Questions
1/ Translate this sentence from the online grocery text into Spanish: "This was not a formula for generating profits."
2/ The online grocery text has a sentence comparing Instacart to Uber. List every cost that sentence says Instacart requires its personal shoppers to pay for themselves.

*** Text shown ***

The online grocery store Webvan was perhaps the most well-known flop of the dot-com boom. Its 2001 failure led many pundits and investors to conclude that the online grocery business model was untenable. However, Webvan's downfall was due mainly to pursuing a first-mover advantage strategy. It paid over $1 billion to build huge distribution warehouses, bought fleets of delivery trucks, and invested heavily in marketing.

Then, it offered free deliveries on any size order, at virtually any hour, at prices that trumped its brick-and-mortar competitors. This was not a formula for generating profits. In recent years other companies are testing the waters again for online grocery sales. FreshDirect in New York City has succeeded by combining fresh local produce, organic and kosher items, and custom-prepared meals with standard grocery store fare. Established brick-and-mortar firms including Albertson's, Safeway and Peapod.com (the online entity for both Stop & Shop and Giant) took over as pure play online firms perished.

The newest entrant, Instacart bypasses the expenses of warehousing and transportation altogether by using a legion of independent contractors. These personal shoppers receive orders via the Instacart smartphone app, fill them from grocery store aisles, and use their own vehicles to deliver them to customers' doors. Like fellow "sharing economy" firm Uber, Instacart minimizes labor costs by requiring its personal shoppers to pay for their own auto and health insurance and Social Security contributions. Purportedly paid between $15 and $30.00 an hour, depending on how quickly they can fill and deliver an order, most Instacart shoppers work part-time on flexible schedules. Instacart co-founder and CEO, Apoorva Mehta believes Instacart's competitive advantage is twofold.

First, customers are not limited to a single vendor and can combine items from multiple stores on one order, so product selection is truly customized. (Instacart uses special software that can track inventory across multiple supermarkets.) And since personal shoppers are on call around the clock, customers neither have to order many hours in advance of delivery nor wait for a delivery window.

*** End of Text shown ***
*** Source data ***

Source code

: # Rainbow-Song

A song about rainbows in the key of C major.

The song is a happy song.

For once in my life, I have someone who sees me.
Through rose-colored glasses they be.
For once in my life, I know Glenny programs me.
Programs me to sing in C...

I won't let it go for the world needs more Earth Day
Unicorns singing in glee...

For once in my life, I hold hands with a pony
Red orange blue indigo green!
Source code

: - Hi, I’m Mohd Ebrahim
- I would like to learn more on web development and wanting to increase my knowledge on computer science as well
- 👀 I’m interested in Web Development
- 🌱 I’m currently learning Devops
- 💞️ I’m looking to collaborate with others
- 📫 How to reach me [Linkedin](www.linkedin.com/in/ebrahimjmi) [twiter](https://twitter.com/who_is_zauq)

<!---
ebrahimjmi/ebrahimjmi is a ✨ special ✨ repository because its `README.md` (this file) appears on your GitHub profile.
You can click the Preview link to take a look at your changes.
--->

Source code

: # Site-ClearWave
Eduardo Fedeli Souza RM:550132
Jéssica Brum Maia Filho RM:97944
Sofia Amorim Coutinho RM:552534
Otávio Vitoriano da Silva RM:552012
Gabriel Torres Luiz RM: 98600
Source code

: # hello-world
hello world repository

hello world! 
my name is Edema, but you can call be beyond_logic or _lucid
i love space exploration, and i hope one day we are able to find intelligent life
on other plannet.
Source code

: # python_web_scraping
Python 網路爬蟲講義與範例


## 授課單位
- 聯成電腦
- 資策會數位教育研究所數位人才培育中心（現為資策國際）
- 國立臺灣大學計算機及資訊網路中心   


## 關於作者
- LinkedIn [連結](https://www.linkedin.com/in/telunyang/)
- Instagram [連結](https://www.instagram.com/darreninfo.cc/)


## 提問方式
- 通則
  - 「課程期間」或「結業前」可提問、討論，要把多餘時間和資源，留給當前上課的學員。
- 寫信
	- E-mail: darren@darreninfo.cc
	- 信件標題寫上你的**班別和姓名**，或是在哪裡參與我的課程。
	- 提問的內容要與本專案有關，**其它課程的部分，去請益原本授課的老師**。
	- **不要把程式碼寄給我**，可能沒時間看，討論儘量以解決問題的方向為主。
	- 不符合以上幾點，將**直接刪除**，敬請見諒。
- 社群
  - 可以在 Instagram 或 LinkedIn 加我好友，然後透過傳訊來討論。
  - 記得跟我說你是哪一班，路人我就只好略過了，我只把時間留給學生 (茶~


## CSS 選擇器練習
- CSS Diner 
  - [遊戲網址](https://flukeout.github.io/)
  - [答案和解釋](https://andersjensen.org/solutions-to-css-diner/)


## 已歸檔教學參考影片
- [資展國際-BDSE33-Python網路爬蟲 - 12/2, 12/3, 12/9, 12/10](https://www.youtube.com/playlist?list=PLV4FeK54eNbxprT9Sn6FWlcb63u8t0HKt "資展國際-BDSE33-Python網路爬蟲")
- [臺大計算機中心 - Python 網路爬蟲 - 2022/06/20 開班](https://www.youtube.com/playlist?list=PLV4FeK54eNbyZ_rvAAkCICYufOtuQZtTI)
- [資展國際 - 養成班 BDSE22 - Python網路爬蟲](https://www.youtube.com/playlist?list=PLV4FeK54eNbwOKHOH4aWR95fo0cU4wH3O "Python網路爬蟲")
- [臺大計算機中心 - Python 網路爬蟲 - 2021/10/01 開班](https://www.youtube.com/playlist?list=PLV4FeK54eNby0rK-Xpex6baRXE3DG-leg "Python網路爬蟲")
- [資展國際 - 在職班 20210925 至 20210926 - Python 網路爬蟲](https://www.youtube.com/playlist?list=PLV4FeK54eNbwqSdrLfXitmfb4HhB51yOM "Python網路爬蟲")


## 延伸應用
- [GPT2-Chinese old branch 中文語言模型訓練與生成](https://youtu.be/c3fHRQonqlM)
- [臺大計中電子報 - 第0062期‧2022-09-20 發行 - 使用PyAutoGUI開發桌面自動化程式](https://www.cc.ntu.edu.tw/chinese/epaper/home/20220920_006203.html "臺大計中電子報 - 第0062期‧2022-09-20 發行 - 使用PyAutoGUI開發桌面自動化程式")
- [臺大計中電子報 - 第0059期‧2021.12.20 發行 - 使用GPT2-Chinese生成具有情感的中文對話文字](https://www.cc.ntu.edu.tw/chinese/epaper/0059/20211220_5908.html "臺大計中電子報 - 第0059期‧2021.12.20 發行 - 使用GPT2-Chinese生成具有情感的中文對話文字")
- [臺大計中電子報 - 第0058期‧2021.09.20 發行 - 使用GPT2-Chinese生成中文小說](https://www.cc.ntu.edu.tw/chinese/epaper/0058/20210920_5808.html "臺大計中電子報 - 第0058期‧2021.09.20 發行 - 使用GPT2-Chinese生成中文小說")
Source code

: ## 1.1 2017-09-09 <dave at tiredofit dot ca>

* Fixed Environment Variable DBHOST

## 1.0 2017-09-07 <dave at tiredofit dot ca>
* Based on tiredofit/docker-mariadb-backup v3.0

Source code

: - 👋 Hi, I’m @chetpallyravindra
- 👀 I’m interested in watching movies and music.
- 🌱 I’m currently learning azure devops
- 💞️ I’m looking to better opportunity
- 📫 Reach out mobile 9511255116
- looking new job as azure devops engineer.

*** End of Source data ***

Answers to each task
1/ Esta no era una fórmula para generar ganancias.

2/
- Auto insurance
- Health insurance
- Social Security contributions